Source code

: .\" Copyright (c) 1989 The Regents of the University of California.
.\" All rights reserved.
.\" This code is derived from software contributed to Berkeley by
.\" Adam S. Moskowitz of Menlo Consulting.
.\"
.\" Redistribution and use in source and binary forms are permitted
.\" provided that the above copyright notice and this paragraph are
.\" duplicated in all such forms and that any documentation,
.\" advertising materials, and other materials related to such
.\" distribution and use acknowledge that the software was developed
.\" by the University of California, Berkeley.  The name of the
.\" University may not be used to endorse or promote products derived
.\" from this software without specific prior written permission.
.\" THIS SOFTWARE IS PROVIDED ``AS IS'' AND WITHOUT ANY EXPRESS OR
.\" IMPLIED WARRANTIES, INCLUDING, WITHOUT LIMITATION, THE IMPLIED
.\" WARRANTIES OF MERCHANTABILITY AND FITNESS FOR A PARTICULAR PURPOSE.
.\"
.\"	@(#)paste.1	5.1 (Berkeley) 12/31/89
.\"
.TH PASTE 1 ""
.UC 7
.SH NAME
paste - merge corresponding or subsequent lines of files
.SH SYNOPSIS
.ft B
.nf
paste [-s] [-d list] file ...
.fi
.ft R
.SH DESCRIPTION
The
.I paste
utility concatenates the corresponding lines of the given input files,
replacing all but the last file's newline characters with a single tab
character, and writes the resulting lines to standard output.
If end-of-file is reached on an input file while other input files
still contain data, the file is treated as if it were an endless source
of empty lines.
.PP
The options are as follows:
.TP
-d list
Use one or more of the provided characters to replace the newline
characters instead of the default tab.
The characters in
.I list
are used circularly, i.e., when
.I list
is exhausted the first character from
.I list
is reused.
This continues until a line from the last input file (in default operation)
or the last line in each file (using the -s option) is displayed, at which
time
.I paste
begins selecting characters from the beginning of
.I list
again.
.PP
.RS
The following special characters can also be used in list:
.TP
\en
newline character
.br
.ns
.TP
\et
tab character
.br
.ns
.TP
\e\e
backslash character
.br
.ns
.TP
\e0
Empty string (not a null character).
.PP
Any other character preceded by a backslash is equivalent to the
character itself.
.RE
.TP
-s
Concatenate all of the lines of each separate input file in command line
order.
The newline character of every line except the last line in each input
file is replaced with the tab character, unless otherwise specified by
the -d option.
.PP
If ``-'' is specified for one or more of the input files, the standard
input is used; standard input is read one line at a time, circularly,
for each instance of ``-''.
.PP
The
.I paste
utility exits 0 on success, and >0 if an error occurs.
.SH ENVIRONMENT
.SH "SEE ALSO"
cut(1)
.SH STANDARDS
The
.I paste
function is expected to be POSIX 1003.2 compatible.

**DIRECTIONS FOR THIS TASK**
Please return only the lines above, starting at the line that has "to Berkeley by" and ending at the line that has "Use one or more", keeping both and leaving each one unchanged.

**SOLUTION FOR THIS PROBLEM**
.\" This code is derived from software contributed to Berkeley by
.\" Adam S. Moskowitz of Menlo Consulting.
.\"
.\" Redistribution and use in source and binary forms are permitted
.\" provided that the above copyright notice and this paragraph are
.\" duplicated in all such forms and that any documentation,
.\" advertising materials, and other materials related to such
.\" distribution and use acknowledge that the software was developed
.\" by the University of California, Berkeley.  The name of the
.\" University may not be used to endorse or promote products derived
.\" from this software without specific prior written permission.
.\" THIS SOFTWARE IS PROVIDED ``AS IS'' AND WITHOUT ANY EXPRESS OR
.\" IMPLIED WARRANTIES, INCLUDING, WITHOUT LIMITATION, THE IMPLIED
.\" WARRANTIES OF MERCHANTABILITY AND FITNESS FOR A PARTICULAR PURPOSE.
.\"
.\"	@(#)paste.1	5.1 (Berkeley) 12/31/89
.\"
.TH PASTE 1 ""
.UC 7
.SH NAME
paste - merge corresponding or subsequent lines of files
.SH SYNOPSIS
.ft B
.nf
paste [-s] [-d list] file ...
.fi
.ft R
.SH DESCRIPTION
The
.I paste
utility concatenates the corresponding lines of the given input files,
replacing all but the last file's newline characters with a single tab
character, and writes the resulting lines to standard output.
If end-of-file is reached on an input file while other input files
still contain data, the file is treated as if it were an endless source
of empty lines.
.PP
The options are as follows:
.TP
-d list
Use one or more of the provided characters to replace the newline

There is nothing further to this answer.